[Data excerpts — start]

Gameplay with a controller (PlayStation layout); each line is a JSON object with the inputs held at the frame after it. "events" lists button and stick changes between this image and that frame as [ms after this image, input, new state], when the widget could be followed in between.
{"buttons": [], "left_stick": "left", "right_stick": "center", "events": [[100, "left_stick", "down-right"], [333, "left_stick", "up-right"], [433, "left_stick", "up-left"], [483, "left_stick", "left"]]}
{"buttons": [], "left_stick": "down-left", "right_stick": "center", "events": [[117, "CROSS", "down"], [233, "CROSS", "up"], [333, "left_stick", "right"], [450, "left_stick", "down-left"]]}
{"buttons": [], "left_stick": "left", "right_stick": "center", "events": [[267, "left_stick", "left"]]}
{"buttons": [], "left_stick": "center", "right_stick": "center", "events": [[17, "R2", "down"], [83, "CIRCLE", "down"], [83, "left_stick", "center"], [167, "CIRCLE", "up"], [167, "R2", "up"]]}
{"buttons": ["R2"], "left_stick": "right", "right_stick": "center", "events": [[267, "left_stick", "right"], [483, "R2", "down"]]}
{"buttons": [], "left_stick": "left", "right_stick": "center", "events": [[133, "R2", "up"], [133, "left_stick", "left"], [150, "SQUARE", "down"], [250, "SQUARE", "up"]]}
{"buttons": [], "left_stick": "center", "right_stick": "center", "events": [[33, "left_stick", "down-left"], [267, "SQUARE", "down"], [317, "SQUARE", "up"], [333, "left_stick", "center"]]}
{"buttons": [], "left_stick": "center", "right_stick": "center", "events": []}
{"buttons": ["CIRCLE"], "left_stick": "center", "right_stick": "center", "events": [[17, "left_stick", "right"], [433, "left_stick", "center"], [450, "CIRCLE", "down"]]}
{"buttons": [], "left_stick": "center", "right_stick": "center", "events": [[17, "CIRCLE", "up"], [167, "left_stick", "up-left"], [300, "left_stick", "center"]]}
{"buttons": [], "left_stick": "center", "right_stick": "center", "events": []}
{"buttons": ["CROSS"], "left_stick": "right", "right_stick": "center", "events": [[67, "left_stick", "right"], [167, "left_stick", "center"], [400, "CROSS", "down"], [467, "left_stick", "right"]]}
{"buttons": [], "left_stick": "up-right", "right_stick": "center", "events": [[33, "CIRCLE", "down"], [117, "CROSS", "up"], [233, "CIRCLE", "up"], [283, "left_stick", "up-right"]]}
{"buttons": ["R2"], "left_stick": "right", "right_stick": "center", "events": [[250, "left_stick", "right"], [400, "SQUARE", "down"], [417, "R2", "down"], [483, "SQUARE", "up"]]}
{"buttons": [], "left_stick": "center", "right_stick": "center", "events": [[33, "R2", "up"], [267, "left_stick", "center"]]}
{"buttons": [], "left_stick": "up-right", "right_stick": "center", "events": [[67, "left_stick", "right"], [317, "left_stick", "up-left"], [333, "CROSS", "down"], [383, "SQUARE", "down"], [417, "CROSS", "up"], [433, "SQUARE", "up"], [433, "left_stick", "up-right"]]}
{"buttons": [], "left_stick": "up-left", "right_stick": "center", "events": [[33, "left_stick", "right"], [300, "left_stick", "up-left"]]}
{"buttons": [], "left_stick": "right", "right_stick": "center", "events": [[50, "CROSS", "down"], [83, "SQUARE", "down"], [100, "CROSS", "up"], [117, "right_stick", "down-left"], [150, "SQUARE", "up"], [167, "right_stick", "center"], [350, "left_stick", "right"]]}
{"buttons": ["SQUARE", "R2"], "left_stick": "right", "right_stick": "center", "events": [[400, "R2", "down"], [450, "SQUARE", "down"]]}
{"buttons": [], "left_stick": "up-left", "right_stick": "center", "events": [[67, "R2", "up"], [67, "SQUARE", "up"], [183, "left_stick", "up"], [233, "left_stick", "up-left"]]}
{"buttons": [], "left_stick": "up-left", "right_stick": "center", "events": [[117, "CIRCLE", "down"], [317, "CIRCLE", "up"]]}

[Data excerpts — finish]

**The problem:** Restate each record word for word.

**Answer space:**
Gameplay with a controller (PlayStation layout); each line is a JSON object with the inputs held at the frame after it. "events" lists button and stick changes between this image and that frame as [ms after this image, input, new state], when the widget could be followed in between.
{"buttons": [], "left_stick": "left", "right_stick": "center", "events": [[100, "left_stick", "down-right"], [333, "left_stick", "up-right"], [433, "left_stick", "up-left"], [483, "left_stick", "left"]]}
{"buttons": [], "left_stick": "down-left", "right_stick": "center", "events": [[117, "CROSS", "down"], [233, "CROSS", "up"], [333, "left_stick", "right"], [450, "left_stick", "down-left"]]}
{"buttons": [], "left_stick": "left", "right_stick": "center", "events": [[267, "left_stick", "left"]]}
{"buttons": [], "left_stick": "center", "right_stick": "center", "events": [[17, "R2", "down"], [83, "CIRCLE", "down"], [83, "left_stick", "center"], [167, "CIRCLE", "up"], [167, "R2", "up"]]}
{"buttons": ["R2"], "left_stick": "right", "right_stick": "center", "events": [[267, "left_stick", "right"], [483, "R2", "down"]]}
{"buttons": [], "left_stick": "left", "right_stick": "center", "events": [[133, "R2", "up"], [133, "left_stick", "left"], [150, "SQUARE", "down"], [250, "SQUARE", "up"]]}
{"buttons": [], "left_stick": "center", "right_stick": "center", "events": [[33, "left_stick", "down-left"], [267, "SQUARE", "down"], [317, "SQUARE", "up"], [333, "left_stick", "center"]]}
{"buttons": [], "left_stick": "center", "right_stick": "center", "events": []}
{"buttons": ["CIRCLE"], "left_stick": "center", "right_stick": "center", "events": [[17, "left_stick", "right"], [433, "left_stick", "center"], [450, "CIRCLE", "down"]]}
{"buttons": [], "left_stick": "center", "right_stick": "center", "events": [[17, "CIRCLE", "up"], [167, "left_stick", "up-left"], [300, "left_stick", "center"]]}
{"buttons": [], "left_stick": "center", "right_stick": "center", "events": []}
{"buttons": ["CROSS"], "left_stick": "right", "right_stick": "center", "events": [[67, "left_stick", "right"], [167, "left_stick", "center"], [400, "CROSS", "down"], [467, "left_stick", "right"]]}
{"buttons": [], "left_stick": "up-right", "right_stick": "center", "events": [[33, "CIRCLE", "down"], [117, "CROSS", "up"], [233, "CIRCLE", "up"], [283, "left_stick", "up-right"]]}
{"buttons": ["R2"], "left_stick": "right", "right_stick": "center", "events": [[250, "left_stick", "right"], [400, "SQUARE", "down"], [417, "R2", "down"], [483, "SQUARE", "up"]]}
{"buttons": [], "left_stick": "center", "right_stick": "center", "events": [[33, "R2", "up"], [267, "left_stick", "center"]]}
{"buttons": [], "left_stick": "up-right", "right_stick": "center", "events": [[67, "left_stick", "right"], [317, "left_stick", "up-left"], [333, "CROSS", "down"], [383, "SQUARE", "down"], [417, "CROSS", "up"], [433, "SQUARE", "up"], [433, "left_stick", "up-right"]]}
{"buttons": [], "left_stick": "up-left", "right_stick": "center", "events": [[33, "left_stick", "right"], [300, "left_stick", "up-left"]]}
{"buttons": [], "left_stick": "right", "right_stick": "center", "events": [[50, "CROSS", "down"], [83, "SQUARE", "down"], [100, "CROSS", "up"], [117, "right_stick", "down-left"], [150, "SQUARE", "up"], [167, "right_stick", "center"], [350, "left_stick", "right"]]}
{"buttons": ["SQUARE", "R2"], "left_stick": "right", "right_stick": "center", "events": [[400, "R2", "down"], [450, "SQUARE", "down"]]}
{"buttons": [], "left_stick": "up-left", "right_stick": "center", "events": [[67, "R2", "up"], [67, "SQUARE", "up"], [183, "left_stick", "up"], [233, "left_stick", "up-left"]]}
{"buttons": [], "left_stick": "up-left", "right_stick": "center", "events": [[117, "CIRCLE", "down"], [317, "CIRCLE", "up"]]}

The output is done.